A funny thing happened on the way to a big, glitzy, mainstream pseudo-awards show.
A tribute to small, risky and unconventional films broke out.
The Palm Springs International Film Festival's Awards Gala, which took place on Saturday night at the Palm Springs Convention Center in the desert town 100 miles east of Los Angeles, is normally as slick and conservative as they come.
The host is the relentlessly perky Mary Hart, who rattles off plugs for a long list of corporate sponsors with the same zeal with which she introduces stars.
Those sponsors are ubiquitous, particularly Cartier, which brands nearly the entire Convention Center, a huge space with about 1,900 seats at tables that can go for up to $25,000 a table.
And to raise the money for the Palm Springs International Film Society -- $1.6 million from this year's gala, festival director Harold Matzner said – the festival annually assembles a star-studded lineup of big names who agree to receive awards and in the process hope to boost their Oscar chances.
There are no voters; the process is done behind closed doors, and corralling Oscar winners-to-be gives the festival bragging rights for the following year.
"I want to thank the people who decided to give me this award," said "The Artist" director Michel Hazanavicius. "I don't know who you are, but thank you."
The 2012 honorees included George Clooney, Brad Pitt, Glenn Close, Michelle Williams, Jessica Chastain, Octavia Spencer, directors Stephen Daldry and Michel Hazanavicius, composer Howard Shore, and the creative team behind "Young Adult": director Jason Reitman, writer Diablo Cody and stars Charlize Theron and Patton Oswalt.
And when that last group accepted their Vanguard Award, Oswalt – who was assigned to speak for all of them because, he said, "the Vanguard Award winners are the drunkest of all tonight" -- said they were particularly happy to receive the honor this year because of the many bold and adventurous films that were released during the year.
He mentioned his film, a black comedy with an uncompromising ending that no studio in its right mind would greenlight (except that Paramount did); Bennett Miller's "Moneyball," about a subject that is definitely not usual box-office fodder; Terrence Malick's abstract and challenging "The Tree of Life"; "The Artist," a foolhardy attempt to make a black-and-white silent film in 2011; and the sexually explicit drama "Shame."

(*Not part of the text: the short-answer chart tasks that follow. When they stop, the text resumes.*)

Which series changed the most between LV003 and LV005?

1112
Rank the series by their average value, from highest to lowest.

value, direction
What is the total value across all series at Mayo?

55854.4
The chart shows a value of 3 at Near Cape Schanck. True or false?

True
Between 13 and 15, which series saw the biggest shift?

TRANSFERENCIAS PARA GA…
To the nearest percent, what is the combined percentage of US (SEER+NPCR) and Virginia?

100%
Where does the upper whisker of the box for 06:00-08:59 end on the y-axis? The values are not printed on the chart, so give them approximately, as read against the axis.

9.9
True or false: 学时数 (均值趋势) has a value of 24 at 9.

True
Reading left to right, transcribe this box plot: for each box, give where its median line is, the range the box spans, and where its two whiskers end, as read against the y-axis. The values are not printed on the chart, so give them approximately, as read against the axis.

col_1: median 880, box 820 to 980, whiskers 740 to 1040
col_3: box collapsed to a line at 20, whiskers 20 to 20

Meanwhile, "The Artist" star Jean Dujardin called that film "a love letter from a crazy filmmaker," while Jonah Hill summed up Brad Pitt's 2011 this way: "'Moneyball' is about baseball statistics, and 'The Tree of Life' is about … I'm sorry, I've seen 'The Tree of Life' three times and I still don't know what it's about."
"Thank you Jonah, you ass," said Pitt, who then tweaked the audience that hadn't responded to the "Tree of Life" clips shown in either his or Jessica Chastain's montages.